■ **Required work**:
Format every line of text in the material below as a numbered list, leaving out blank lines and the pictures.

==== Source information ====

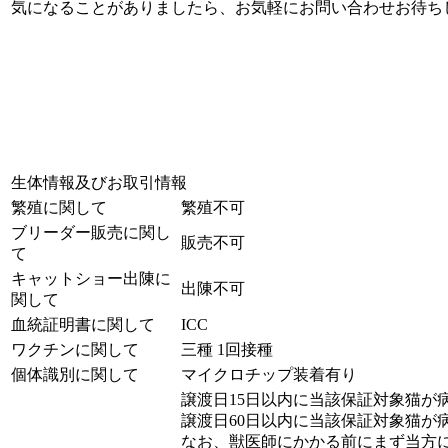
気になることがありましたら、お気軽にお問い合わせお待ち
生体情報及びお取引情報
繁殖に関して
繁殖不可
ブリーダー販売に関し
販売不可
て
キャットショー出陳に
出陳不可
関して
血統証明書に関して
ICC
ワクチンに関して
三種 1回接種
個体識別に関して
マイクロチップ装着有り
譲渡日15日以内に当該保証対象猫が
譲渡日60日以内に当該保証対象猫
なお、獣医師にかかる前にまず当方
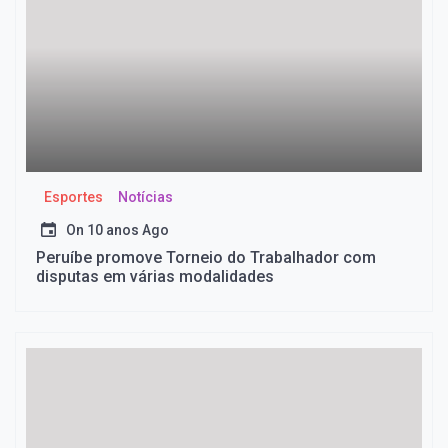
Esportes
Notícias
On
10 anos Ago
Peruíbe promove Torneio do Trabalhador com
disputas em várias modalidades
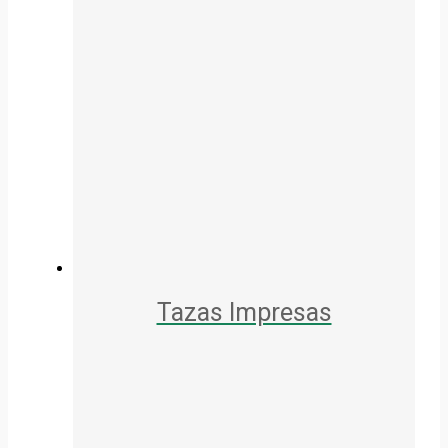
Tazas Impresas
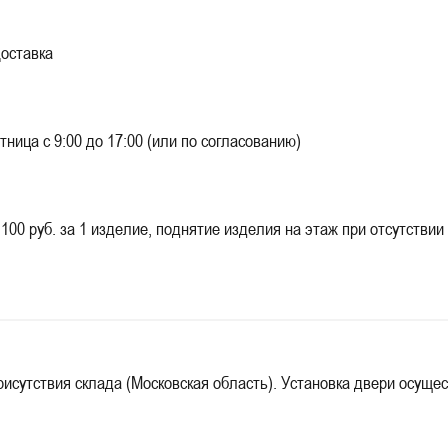
оставка
 с 9:00 до 17:00 (или по согласованию)
б. за 1 изделие, поднятие изделия на этаж при отсутствии гр
исутствия склада (Московская область). Установка двери осущес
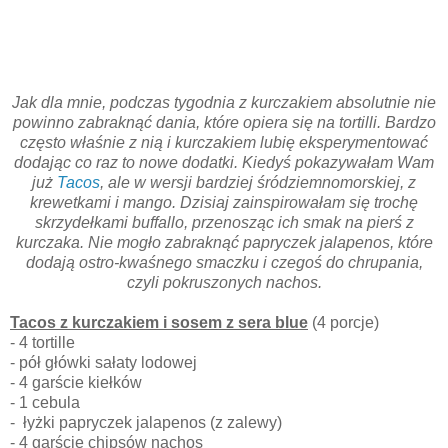
Jak dla mnie, podczas tygodnia z kurczakiem absolutnie nie
powinno zabraknąć dania, które opiera się na tortilli. Bardzo
często właśnie z nią i kurczakiem lubię eksperymentować
dodając co raz to nowe dodatki. Kiedyś pokazywałam Wam
już
Tacos
, ale w wersji bardziej śródziemnomorskiej, z
krewetkami i mango. Dzisiaj zainspirowałam się trochę
skrzydełkami buffallo, przenosząc ich smak na pierś z
kurczaka. Nie mogło zabraknąć papryczek jalapenos, które
dodają ostro-kwaśnego smaczku i czegoś do chrupania,
czyli pokruszonych nachos.
Tacos z kurczakiem i sosem z sera blue
(4 porcje)
- 4 tortille
- pół główki sałaty lodowej
- 4 garście kiełków
- 1 cebula
- łyżki papryczek jalapenos (z zalewy)
- 4 garście chipsów nachos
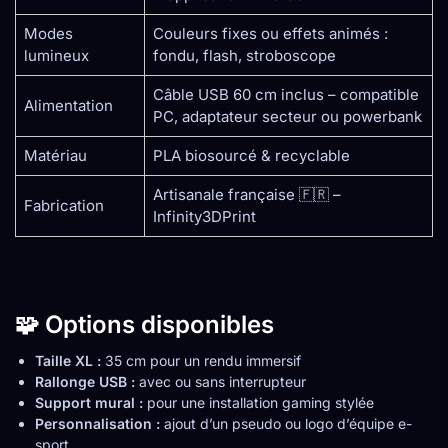
Modes
Couleurs fixes ou effets animés :
lumineux
fondu, flash, stroboscope
Câble USB 60 cm inclus – compatible
Alimentation
PC, adaptateur secteur ou powerbank
Matériau
PLA biosourcé & recyclable
Artisanale française 🇫🇷 –
Fabrication
Infinity3DPrint
🧩 Options disponibles
Taille XL :
35 cm pour un rendu immersif
Rallonge USB :
avec ou sans interrupteur
Support mural :
pour une installation gaming stylée
Personnalisation :
ajout d’un pseudo ou logo d’équipe e-
sport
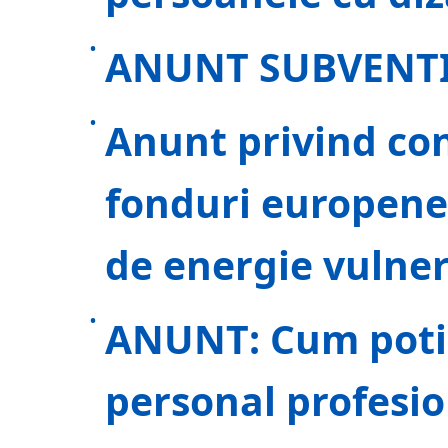
ANUNT SUBVENTI
Anunt privind con
fonduri europene
de energie vulner
ANUNT: Cum poti 
personal profesio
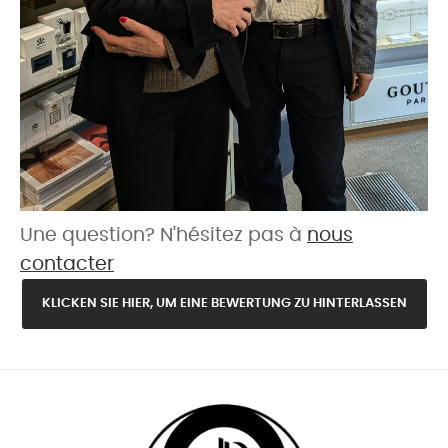
Une question? N'hésitez pas à
nous
contacter
KLICKEN SIE HIER, UM EINE BEWERTUNG ZU HINTERLASSEN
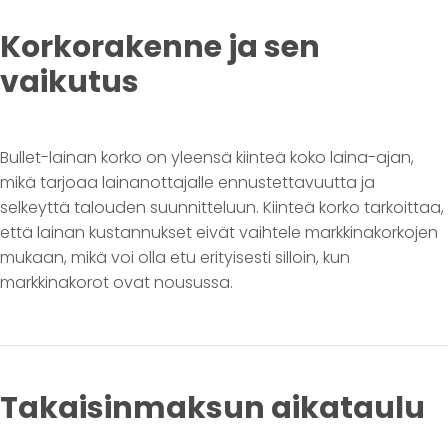
Korkorakenne ja sen
vaikutus
Bullet-lainan korko on yleensä kiinteä koko laina-ajan,
mikä tarjoaa lainanottajalle ennustettavuutta ja
selkeyttä talouden suunnitteluun. Kiinteä korko tarkoittaa,
että lainan kustannukset eivät vaihtele markkinakorkojen
mukaan, mikä voi olla etu erityisesti silloin, kun
markkinakorot ovat nousussa.
Takaisinmaksun aikataulu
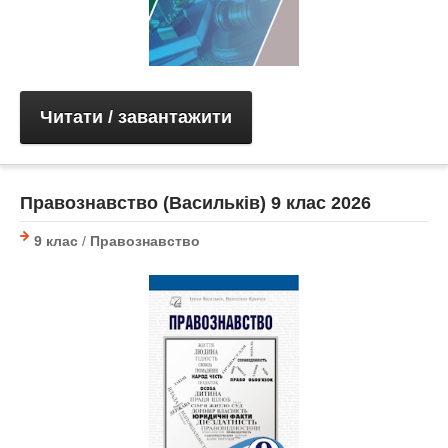
Читати / завантажити
Правознавство (Васильків) 9 клас 2026
9 клас
/
Правознавство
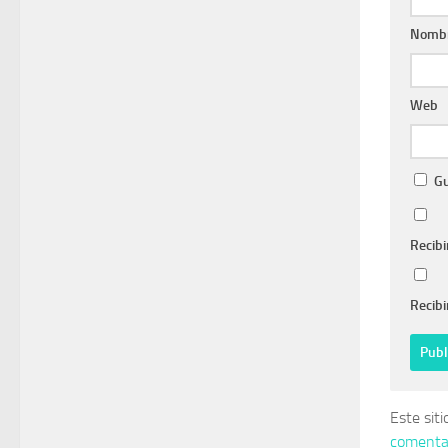
Nomb
Web
Gu
Recibi
Recibi
Este sit
comentar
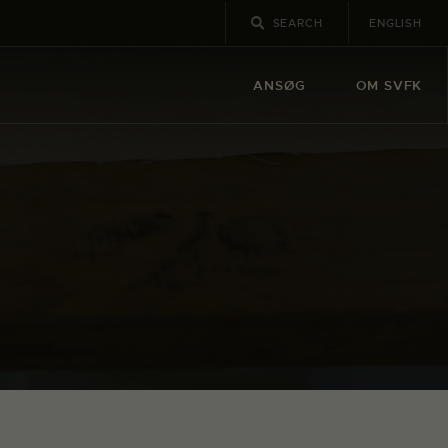
ENGLISH
ANSØG
OM SVFK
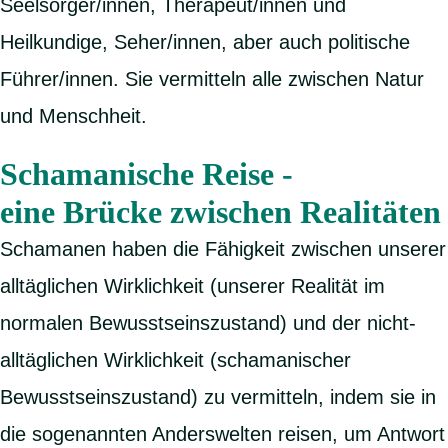
Seelsorger/innen, Therapeut/innen und
Heilkundige, Seher/innen, aber auch politische
Führer/innen. Sie vermitteln alle zwischen Natur
und Menschheit.
Schamanische Reise -
eine Brücke zwischen Realitäten
Schamanen haben die Fähigkeit zwischen unserer
alltäglichen Wirklichkeit (unserer Realität im
normalen Bewusstseinszustand) und der nicht-
alltäglichen Wirklichkeit (schamanischer
Bewusstseinszustand) zu vermitteln, indem sie in
die sogenannten Anderswelten reisen, um Antwort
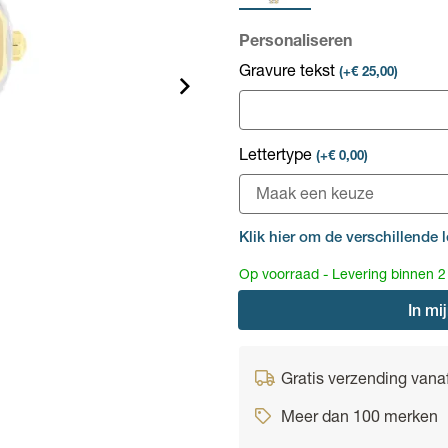
Personaliseren
Gravure tekst
(+€ 25,00)
Lettertype
(+€ 0,00)
Klik hier om de verschillende l
Op voorraad - Levering binnen 
In
mij
Gratis verzending vana
Meer dan 100 merken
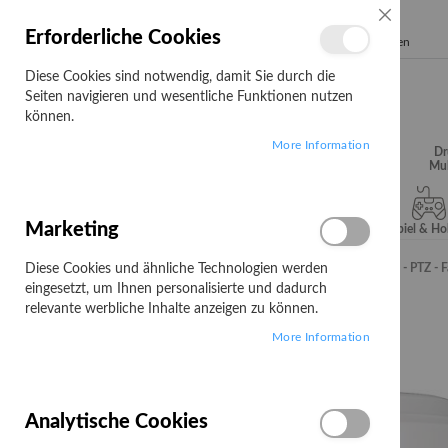
SCHLIESSE
Erforderliche Cookies
Search
Diese Cookies sind notwendig, damit Sie durch die
Seiten navigieren und wesentliche Funktionen nutzen
können.
More Information
Audio, Video &
Büroartikel
Campus
Dr
Hifi
Mul
Marketing
Server & Storage
Software
Spiel & H
Diese Cookies und ähnliche Technologien werden
Startseite
Axis Q6135-LE - Netzwerk-Überwachungskamera - PTZ - F
eingesetzt, um Ihnen personalisierte und dadurch
Zum
relevante werbliche Inhalte anzeigen zu können.
Ende
More Information
der
Bildgalerie
springen
Analytische Cookies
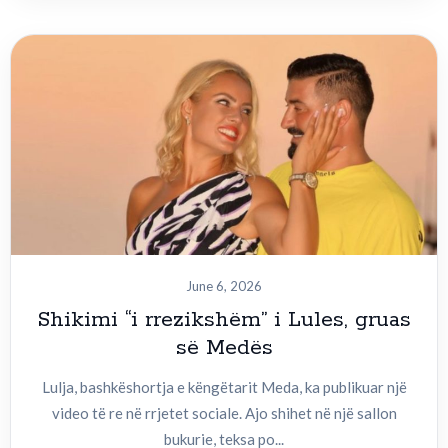
June 6, 2026
Shikimi “i rrezikshëm” i Lules, gruas
së Medës
Lulja, bashkëshortja e këngëtarit Meda, ka publikuar një
video të re në rrjetet sociale. Ajo shihet në një sallon
bukurie, teksa po...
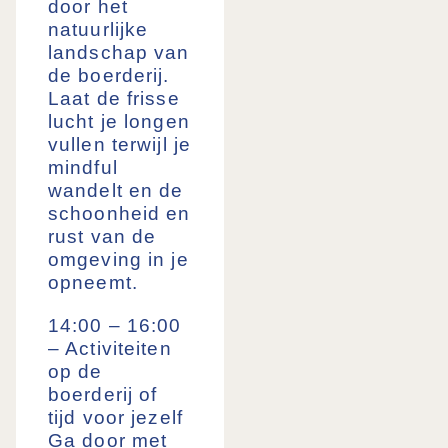
door het
natuurlijke
landschap van
de boerderij.
Laat de frisse
lucht je longen
vullen terwijl je
mindful
wandelt en de
schoonheid en
rust van de
omgeving in je
opneemt.
14:00 – 16:00
– Activiteiten
op de
boerderij of
tijd voor jezelf
Ga door met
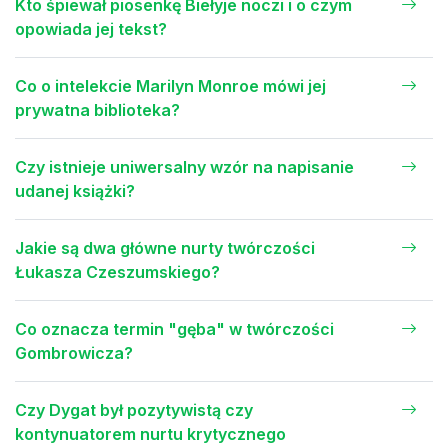
Kto śpiewał piosenkę Biełyje noczi i o czym
opowiada jej tekst?
Co o intelekcie Marilyn Monroe mówi jej
prywatna biblioteka?
Czy istnieje uniwersalny wzór na napisanie
udanej książki?
Jakie są dwa główne nurty twórczości
Łukasza Czeszumskiego?
Co oznacza termin "gęba" w twórczości
Gombrowicza?
Czy Dygat był pozytywistą czy
kontynuatorem nurtu krytycznego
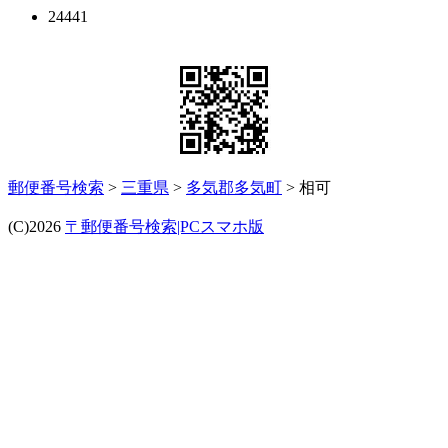
24441
郵便番号検索
>
三重県
>
多気郡多気町
> 相可
(C)2026
〒郵便番号検索|PCスマホ版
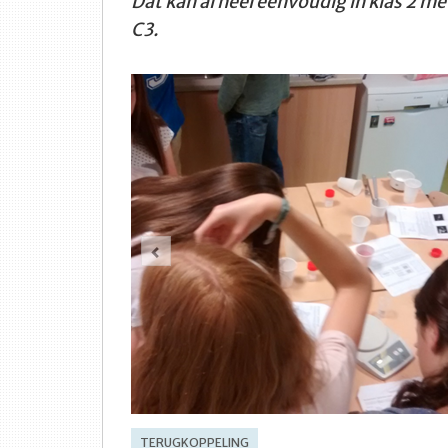
Dat kan al heel eenvoudig in klas 2 
C3.
Vorige
TERUGKOPPELING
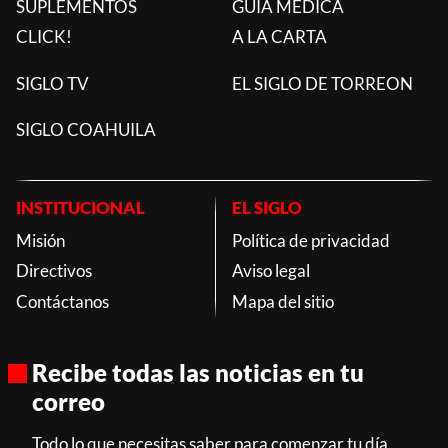
SUPLEMENTOS
GUÍA MÉDICA
CLICK!
A LA CARTA
SIGLO TV
EL SIGLO DE TORREON
SIGLO COAHUILA
INSTITUCIONAL
EL SIGLO
Misión
Política de privacidad
Directivos
Aviso legal
Contáctanos
Mapa del sitio
Recibe todas las noticias en tu
correo
Todo lo que necesitas saber para comenzar tu día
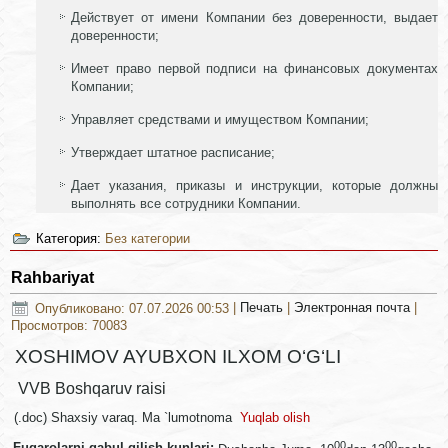
Действует от имени Компании без доверенности, выдает
доверенности;
Имеет право первой подписи на финансовых документах
Компании;
Управляет средствами и имуществом Компании;
Утверждает штатное расписание;
Дает указания, приказы и инструкции, которые должны
выполнять все сотрудники Компании.
Категория:
Без категории
Rahbariyat
Опубликовано: 07.07.2026 00:53
|
Печать
|
Электронная почта
|
Просмотров: 70083
XOSHIMOV AYUBXON ILXOM O‘G‘LI
VVB Boshqaruv raisi
(.doc) Shaxsiy varaq. Ma `lumotnoma
Yuqlab olish
00
00
Fuqarolarni qabul qilish kunlari:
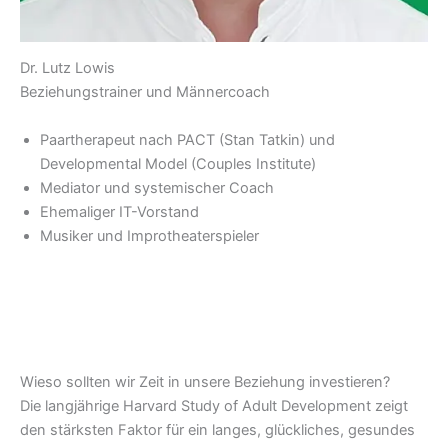
Dr. Lutz Lowis
Beziehungstrainer und Männercoach
Paartherapeut nach PACT (Stan Tatkin) und
Developmental Model (Couples Institute)
Mediator und systemischer Coach
Ehemaliger IT-Vorstand
Musiker und Improtheaterspieler
Wieso sollten wir Zeit in unsere Beziehung investieren?
Die langjährige Harvard Study of Adult Development zeigt
den stärksten Faktor für ein langes, glückliches, gesundes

====

■ **Response area**:
1. 気になることがありましたら、お気軽にお問い合わせお待ち
2. 生体情報及びお取引情報
3. 繁殖に関して
4. 繁殖不可
5. ブリーダー販売に関し
6. 販売不可
7. て
8. キャットショー出陳に
9. 出陳不可
10. 関して
11. 血統証明書に関して
12. ICC
13. ワクチンに関して
14. 三種 1回接種
15. 個体識別に関して
16. マイクロチップ装着有り
17. 譲渡日15日以内に当該保証対象猫が
18. 譲渡日60日以内に当該保証対象猫
19. なお、獣医師にかかる前にまず当方
20. Esportes
21. Notícias
22. On
23. 10 anos Ago
24. Peruíbe promove Torneio do Trabalhador com
25. disputas em várias modalidades
26. Tazas Impresas
27. оставка
28.  с 9:00 до 17:00 (или по согласованию)
29. б. за 1 изделие, поднятие изделия на этаж при отсутствии гр
30. исутствия склада (Московская область). Установка двери осущес
31. Jak dla mnie, podczas tygodnia z kurczakiem absolutnie nie
32. powinno zabraknąć dania, które opiera się na tortilli. Bardzo
33. często właśnie z nią i kurczakiem lubię eksperymentować
34. dodając co raz to nowe dodatki. Kiedyś pokazywałam Wam
35. już
36. Tacos
37. , ale w wersji bardziej śródziemnomorskiej, z
38. krewetkami i mango. Dzisiaj zainspirowałam się trochę
39. skrzydełkami buffallo, przenosząc ich smak na pierś z
40. kurczaka. Nie mogło zabraknąć papryczek jalapenos, które
41. dodają ostro-kwaśnego smaczku i czegoś do chrupania,
42. czyli pokruszonych nachos.
43. Tacos z kurczakiem i sosem z sera blue
44. (4 porcje)
45. - 4 tortille
46. - pół główki sałaty lodowej
47. - 4 garście kiełków
48. - 1 cebula
49. - łyżki papryczek jalapenos (z zalewy)
50. - 4 garście chipsów nachos
51. Modes
52. Couleurs fixes ou effets animés :
53. lumineux
54. fondu, flash, stroboscope
55. Câble USB 60 cm inclus – compatible
56. Alimentation
57. PC, adaptateur secteur ou powerbank
58. Matériau
59. PLA biosourcé & recyclable
60. Artisanale française 🇫🇷 –
61. Fabrication
62. Infinity3DPrint
63. 🧩 Options disponibles
64. Taille XL :
65. 35 cm pour un rendu immersif
66. Rallonge USB :
67. avec ou sans interrupteur
68. Support mural :
69. pour une installation gaming stylée
70. Personnalisation :
71. ajout d’un pseudo ou logo d’équipe e-
72. sport
73. ANUNT SUBVENTI
74. Anunt privind con
75. fonduri europene
76. de energie vulner
77. ANUNT: Cum poti 
78. personal profesio
79. Une question? N'hésitez pas à
80. nous
81. contacter
82. KLICKEN SIE HIER, UM EINE BEWERTUNG ZU HINTERLASSEN
83. Korkorakenne ja sen
84. vaikutus
85. Bullet-lainan korko on yleensä kiinteä koko laina-ajan,
86. mikä tarjoaa lainanottajalle ennustettavuutta ja
87. selkeyttä talouden suunnitteluun. Kiinteä korko tarkoittaa,
88. että lainan kustannukset eivät vaihtele markkinakorkojen
89. mukaan, mikä voi olla etu erityisesti silloin, kun
90. markkinakorot ovat nousussa.
91. Takaisinmaksun aikataulu
92. Читати / завантажити
93. Правознавство (Васильків) 9 клас 2026
94. 9 клас
95. /
96. Правознавство
97. Nomb
98. Web
99. Gu
100. Recibi
101. Recibi
102. Este sit
103. comentar
104. ENGLISH
105. ANSØG
106. OM SVFK
107. Seelsorger/innen, Therapeut/innen und
108. Heilkundige, Seher/innen, aber auch politische
109. Führer/innen. Sie vermitteln alle zwischen Natur
110. und Menschheit.
111. Schamanische Reise -
112. eine Brücke zwischen Realitäten
113. Schamanen haben die Fähigkeit zwischen unserer
114. alltäglichen Wirklichkeit (unserer Realität im
115. normalen Bewusstseinszustand) und der nicht-
116. alltäglichen Wirklichkeit (schamanischer
117. Bewusstseinszustand) zu vermitteln, indem sie in
118. die sogenannten Anderswelten reisen, um Antwort
119. Personaliseren
120. Gravure tekst
121. (+€ 25,00)
122. Lettertype
123. (+€ 0,00)
124. Klik hier om de verschillende l
125. Op voorraad - Levering binnen 
126. In
127. mij
128. Gratis verzending vana
129. Meer dan 100 merken
130. SCHLIESSE
131. Erforderliche Cookies
132. Search
133. Diese Cookies sind notwendig, damit Sie durch die
134. Seiten navigieren und wesentliche Funktionen nutzen
135. können.
136. More Information
137. Audio, Video &
138. Büroartikel
139. Campus
140. Dr
141. Hifi
142. Mul
143. Marketing
144. Server & Storage
145. Software
146. Spiel & H
147. Diese Cookies und ähnliche Technologien werden
148. Startseite
149. Axis Q6135-LE - Netzwerk-Überwachungskamera - PTZ - F
150. eingesetzt, um Ihnen personalisierte und dadurch
151. Zum
152. relevante werbliche Inhalte anzeigen zu können.
153. Ende
154. More Information
155. der
156. Bildgalerie
157. springen
158. Analytische Cookies
159. June 6, 2026
160. Shikimi “i rrezikshëm” i Lules, gruas
161. së Medës
162. Lulja, bashkëshortja e këngëtarit Meda, ka publikuar një
163. video të re në rrjetet sociale. Ajo shihet në një sallon
164. bukurie, teksa po...
165. door het
166. natuurlijke
167. landschap van
168. de boerderij.
169. Laat de frisse
170. lucht je longen
171. vullen terwijl je
172. mindful
173. wandelt en de
174. schoonheid en
175. rust van de
176. omgeving in je
177. opneemt.
178. 14:00 – 16:00
179. – Activiteiten
180. op de
181. boerderij of
182. tijd voor jezelf
183. Ga door met
184. Kto śpiewał piosenkę Biełyje noczi i o czym
185. opowiada jej tekst?
186. Co o intelekcie Marilyn Monroe mówi jej
187. prywatna biblioteka?
188. Czy istnieje uniwersalny wzór na napisanie
189. udanej książki?
190. Jakie są dwa główne nurty twórczości
191. Łukasza Czeszumskiego?
192. Co oznacza termin "gęba" w twórczości
193. Gombrowicza?
194. Czy Dygat był pozytywistą czy
195. kontynuatorem nurtu krytycznego
196. 24441
197. 郵便番号検索
198. >
199. 三重県
200. >
201. 多気郡多気町
202. > 相可
203. (C)2026
204. 〒郵便番号検索|PCスマホ版
205. Dat kan al heel eenvoudig in klas 2 
206. C3.
207. Vorige
208. TERUGKOPPELING
209. SUPLEMENTOS
210. GUÍA MÉDICA
211. CLICK!
212. A LA CARTA
213. SIGLO TV
214. EL SIGLO DE TORREON
215. SIGLO COAHUILA
216. INSTITUCIONAL
217. EL SIGLO
218. Misión
219. Política de privacidad
220. Directivos
221. Aviso legal
222. Contáctanos
223. Mapa del sitio
224. Recibe todas las noticias en tu
225. correo
226. Todo lo que necesitas saber para comenzar tu día
227. Действует от имени Компании без доверенности, выдает
228. доверенности;
229. Имеет право первой подписи на финансовых документах
230. Компании;
231. Управляет средствами и имуществом Компании;
232. Утверждает штатное расписание;
233. Дает указания, приказы и инструкции, которые должны
234. выполнять все сотрудники Компании.
235. Категория:
236. Без категории
237. Rahbariyat
238. Опубликовано: 07.07.2026 00:53
239. |
240. Печать
241. |
242. Электронная почта
243. |
244. Просмотров: 70083
245. XOSHIMOV AYUBXON ILXOM O‘G‘LI
246. VVB Boshqaruv raisi
247. (.doc) Shaxsiy varaq. Ma `lumotnoma
248. Yuqlab olish
249. 00
250. 00
251. Fuqarolarni qabul qilish kunlari:
252. Dr. Lutz Lowis
253. Beziehungstrainer und Männercoach
254. Paartherapeut nach PACT (Stan Tatkin) und
255. Developmental Model (Couples Institute)
256. Mediator und systemischer Coach
257. Ehemaliger IT-Vorstand
258. Musiker und Improtheaterspieler
259. Wieso sollten wir Zeit in unsere Beziehung investieren?
260. Die langjährige Harvard Study of Adult Development zeigt
261. den stärksten Faktor für ein langes, glückliches, gesundes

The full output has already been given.